==== INPUT

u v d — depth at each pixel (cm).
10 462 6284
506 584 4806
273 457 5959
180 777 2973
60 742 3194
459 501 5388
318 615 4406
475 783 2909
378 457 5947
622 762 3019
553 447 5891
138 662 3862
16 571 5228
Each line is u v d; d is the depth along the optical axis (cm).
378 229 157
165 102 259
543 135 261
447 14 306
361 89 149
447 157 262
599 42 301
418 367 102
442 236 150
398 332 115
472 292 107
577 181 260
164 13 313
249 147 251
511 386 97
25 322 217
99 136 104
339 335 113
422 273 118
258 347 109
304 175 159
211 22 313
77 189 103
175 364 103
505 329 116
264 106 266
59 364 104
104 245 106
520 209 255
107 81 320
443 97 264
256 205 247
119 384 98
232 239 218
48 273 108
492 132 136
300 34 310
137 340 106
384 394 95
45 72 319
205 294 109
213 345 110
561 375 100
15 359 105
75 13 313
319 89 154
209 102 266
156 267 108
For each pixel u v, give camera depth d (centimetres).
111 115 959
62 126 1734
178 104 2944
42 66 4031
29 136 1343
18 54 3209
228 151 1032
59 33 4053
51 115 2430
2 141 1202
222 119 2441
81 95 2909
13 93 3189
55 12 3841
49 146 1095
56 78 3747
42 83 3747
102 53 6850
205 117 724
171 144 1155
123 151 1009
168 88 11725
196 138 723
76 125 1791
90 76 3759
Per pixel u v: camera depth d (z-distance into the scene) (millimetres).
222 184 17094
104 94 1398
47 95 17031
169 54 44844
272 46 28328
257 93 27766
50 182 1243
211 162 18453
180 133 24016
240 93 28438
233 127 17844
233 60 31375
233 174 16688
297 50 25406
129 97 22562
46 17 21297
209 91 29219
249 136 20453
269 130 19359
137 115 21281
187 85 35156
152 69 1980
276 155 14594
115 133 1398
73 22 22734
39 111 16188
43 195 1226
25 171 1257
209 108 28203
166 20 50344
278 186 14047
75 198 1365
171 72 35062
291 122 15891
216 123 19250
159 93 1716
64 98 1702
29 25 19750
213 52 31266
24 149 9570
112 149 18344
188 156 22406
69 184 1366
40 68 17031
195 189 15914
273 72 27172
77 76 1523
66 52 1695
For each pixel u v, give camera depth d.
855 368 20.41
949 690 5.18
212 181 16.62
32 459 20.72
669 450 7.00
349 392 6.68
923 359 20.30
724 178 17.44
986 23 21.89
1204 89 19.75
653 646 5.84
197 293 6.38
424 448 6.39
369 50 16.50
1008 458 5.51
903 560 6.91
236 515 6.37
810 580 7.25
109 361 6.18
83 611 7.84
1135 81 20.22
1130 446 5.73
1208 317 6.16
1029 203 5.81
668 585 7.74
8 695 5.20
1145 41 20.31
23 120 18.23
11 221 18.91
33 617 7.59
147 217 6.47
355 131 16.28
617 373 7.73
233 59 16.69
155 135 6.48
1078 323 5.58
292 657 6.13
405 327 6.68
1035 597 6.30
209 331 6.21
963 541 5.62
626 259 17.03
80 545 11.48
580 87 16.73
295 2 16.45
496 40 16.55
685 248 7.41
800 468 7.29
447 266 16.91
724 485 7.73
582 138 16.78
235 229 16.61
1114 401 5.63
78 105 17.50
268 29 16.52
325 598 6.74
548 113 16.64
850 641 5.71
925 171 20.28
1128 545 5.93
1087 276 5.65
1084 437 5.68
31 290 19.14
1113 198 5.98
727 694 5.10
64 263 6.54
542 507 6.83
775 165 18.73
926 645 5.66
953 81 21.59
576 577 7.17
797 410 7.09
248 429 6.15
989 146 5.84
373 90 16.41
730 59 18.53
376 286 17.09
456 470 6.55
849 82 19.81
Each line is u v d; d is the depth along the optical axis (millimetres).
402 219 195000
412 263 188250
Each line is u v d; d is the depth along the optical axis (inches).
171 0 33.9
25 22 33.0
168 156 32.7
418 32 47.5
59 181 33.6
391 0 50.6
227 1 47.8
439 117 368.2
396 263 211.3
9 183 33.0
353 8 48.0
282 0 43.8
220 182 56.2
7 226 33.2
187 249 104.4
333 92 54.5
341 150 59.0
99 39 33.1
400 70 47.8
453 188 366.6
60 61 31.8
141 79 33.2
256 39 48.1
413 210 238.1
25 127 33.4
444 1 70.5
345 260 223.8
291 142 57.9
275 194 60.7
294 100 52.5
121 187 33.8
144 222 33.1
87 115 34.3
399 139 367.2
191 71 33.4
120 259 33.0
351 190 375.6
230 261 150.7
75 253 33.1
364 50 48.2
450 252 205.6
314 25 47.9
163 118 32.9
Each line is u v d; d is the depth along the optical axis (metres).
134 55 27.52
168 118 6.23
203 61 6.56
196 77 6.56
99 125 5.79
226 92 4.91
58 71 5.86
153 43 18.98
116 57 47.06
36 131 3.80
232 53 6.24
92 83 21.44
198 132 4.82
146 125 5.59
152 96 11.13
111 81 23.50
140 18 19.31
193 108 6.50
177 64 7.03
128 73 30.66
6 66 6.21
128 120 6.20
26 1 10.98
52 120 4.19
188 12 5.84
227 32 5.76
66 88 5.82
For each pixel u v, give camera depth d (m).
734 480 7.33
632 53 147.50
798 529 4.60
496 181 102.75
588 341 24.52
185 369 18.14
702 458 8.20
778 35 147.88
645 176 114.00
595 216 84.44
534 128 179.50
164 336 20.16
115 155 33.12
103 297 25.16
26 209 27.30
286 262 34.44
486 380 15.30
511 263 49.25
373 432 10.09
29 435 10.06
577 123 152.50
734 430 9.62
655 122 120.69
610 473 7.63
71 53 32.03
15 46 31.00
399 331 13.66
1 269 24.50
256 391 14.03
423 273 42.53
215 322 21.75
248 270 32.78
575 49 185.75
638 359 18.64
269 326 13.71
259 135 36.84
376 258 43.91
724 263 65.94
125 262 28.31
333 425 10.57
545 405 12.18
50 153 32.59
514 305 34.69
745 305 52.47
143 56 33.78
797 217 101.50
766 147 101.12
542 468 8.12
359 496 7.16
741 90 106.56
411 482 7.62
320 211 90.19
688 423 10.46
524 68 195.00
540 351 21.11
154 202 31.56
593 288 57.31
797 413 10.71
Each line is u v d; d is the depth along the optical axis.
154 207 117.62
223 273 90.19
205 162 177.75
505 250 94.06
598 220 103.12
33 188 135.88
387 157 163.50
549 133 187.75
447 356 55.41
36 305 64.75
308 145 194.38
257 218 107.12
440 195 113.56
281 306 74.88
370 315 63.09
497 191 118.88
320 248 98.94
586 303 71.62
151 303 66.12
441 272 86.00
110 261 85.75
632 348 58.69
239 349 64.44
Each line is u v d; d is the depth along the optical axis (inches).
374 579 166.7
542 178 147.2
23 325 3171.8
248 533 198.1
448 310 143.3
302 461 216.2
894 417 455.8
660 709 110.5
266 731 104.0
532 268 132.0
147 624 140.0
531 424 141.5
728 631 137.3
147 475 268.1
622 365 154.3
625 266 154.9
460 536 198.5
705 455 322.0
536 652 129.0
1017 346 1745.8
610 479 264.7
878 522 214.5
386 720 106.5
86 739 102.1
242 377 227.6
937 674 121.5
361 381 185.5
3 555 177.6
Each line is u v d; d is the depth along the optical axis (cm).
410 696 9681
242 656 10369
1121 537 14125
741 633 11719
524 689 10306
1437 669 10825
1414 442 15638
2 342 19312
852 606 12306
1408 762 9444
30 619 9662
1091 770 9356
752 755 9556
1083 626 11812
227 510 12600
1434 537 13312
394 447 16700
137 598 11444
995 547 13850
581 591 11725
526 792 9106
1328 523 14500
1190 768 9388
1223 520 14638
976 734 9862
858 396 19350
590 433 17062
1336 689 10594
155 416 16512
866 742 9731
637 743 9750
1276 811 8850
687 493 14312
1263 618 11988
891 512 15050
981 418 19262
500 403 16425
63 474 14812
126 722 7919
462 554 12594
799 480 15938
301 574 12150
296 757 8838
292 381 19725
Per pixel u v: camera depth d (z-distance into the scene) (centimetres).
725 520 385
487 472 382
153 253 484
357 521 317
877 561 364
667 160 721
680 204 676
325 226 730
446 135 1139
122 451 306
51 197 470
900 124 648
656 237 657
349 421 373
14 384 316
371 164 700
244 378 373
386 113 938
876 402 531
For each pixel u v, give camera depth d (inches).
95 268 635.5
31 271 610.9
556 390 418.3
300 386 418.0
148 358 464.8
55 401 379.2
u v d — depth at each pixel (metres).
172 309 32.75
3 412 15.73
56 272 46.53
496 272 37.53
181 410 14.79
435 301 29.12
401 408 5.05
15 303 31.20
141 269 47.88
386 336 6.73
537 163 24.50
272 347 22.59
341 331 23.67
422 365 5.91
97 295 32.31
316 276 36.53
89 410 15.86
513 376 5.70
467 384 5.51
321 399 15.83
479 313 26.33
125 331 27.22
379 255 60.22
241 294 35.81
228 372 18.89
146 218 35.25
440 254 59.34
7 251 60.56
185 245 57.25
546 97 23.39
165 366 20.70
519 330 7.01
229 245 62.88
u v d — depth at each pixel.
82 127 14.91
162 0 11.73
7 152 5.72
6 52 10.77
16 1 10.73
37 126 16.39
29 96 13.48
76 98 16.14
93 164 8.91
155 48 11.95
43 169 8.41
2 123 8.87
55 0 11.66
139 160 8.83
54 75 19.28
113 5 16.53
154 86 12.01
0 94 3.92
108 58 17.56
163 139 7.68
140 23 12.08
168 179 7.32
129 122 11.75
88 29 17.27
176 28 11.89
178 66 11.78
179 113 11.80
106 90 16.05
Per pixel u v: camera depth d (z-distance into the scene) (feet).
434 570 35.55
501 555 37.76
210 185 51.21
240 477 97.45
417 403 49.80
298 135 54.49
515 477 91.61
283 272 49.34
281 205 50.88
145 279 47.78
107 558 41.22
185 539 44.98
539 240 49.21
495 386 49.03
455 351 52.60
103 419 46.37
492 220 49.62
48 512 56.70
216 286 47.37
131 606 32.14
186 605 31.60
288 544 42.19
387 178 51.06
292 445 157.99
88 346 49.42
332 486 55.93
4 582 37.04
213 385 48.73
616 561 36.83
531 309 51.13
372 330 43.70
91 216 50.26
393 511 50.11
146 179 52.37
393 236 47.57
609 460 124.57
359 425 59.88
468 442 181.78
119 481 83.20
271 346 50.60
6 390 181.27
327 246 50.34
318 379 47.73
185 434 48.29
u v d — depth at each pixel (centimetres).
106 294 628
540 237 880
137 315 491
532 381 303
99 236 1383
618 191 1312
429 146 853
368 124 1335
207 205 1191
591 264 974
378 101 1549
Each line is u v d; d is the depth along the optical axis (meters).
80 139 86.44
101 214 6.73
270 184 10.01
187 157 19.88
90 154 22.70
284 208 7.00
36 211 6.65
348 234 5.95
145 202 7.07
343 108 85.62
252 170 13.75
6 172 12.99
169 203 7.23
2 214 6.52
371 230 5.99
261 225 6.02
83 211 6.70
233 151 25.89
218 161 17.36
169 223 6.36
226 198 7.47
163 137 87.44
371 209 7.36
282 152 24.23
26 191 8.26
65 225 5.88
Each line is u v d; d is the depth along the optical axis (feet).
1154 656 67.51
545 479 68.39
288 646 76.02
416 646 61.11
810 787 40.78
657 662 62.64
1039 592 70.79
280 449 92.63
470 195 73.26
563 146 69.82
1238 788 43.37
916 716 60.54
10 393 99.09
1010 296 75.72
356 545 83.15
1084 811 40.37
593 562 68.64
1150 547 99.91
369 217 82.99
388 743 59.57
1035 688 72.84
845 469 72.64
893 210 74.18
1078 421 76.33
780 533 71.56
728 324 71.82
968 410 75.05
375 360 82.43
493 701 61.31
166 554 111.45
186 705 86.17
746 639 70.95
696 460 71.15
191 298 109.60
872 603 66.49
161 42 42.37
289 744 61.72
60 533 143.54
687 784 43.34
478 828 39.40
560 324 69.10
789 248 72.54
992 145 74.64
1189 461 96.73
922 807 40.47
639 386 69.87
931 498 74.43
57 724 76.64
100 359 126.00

========

Transcribe the records above exactly, beginning at the line that contains "152 96 11.13" and ending with the line that contains "215 322 21.75", both included, and nothing else.

152 96 11.13
111 81 23.50
140 18 19.31
193 108 6.50
177 64 7.03
128 73 30.66
6 66 6.21
128 120 6.20
26 1 10.98
52 120 4.19
188 12 5.84
227 32 5.76
66 88 5.82
For each pixel u v, give camera depth d (m).
734 480 7.33
632 53 147.50
798 529 4.60
496 181 102.75
588 341 24.52
185 369 18.14
702 458 8.20
778 35 147.88
645 176 114.00
595 216 84.44
534 128 179.50
164 336 20.16
115 155 33.12
103 297 25.16
26 209 27.30
286 262 34.44
486 380 15.30
511 263 49.25
373 432 10.09
29 435 10.06
577 123 152.50
734 430 9.62
655 122 120.69
610 473 7.63
71 53 32.03
15 46 31.00
399 331 13.66
1 269 24.50
256 391 14.03
423 273 42.53
215 322 21.75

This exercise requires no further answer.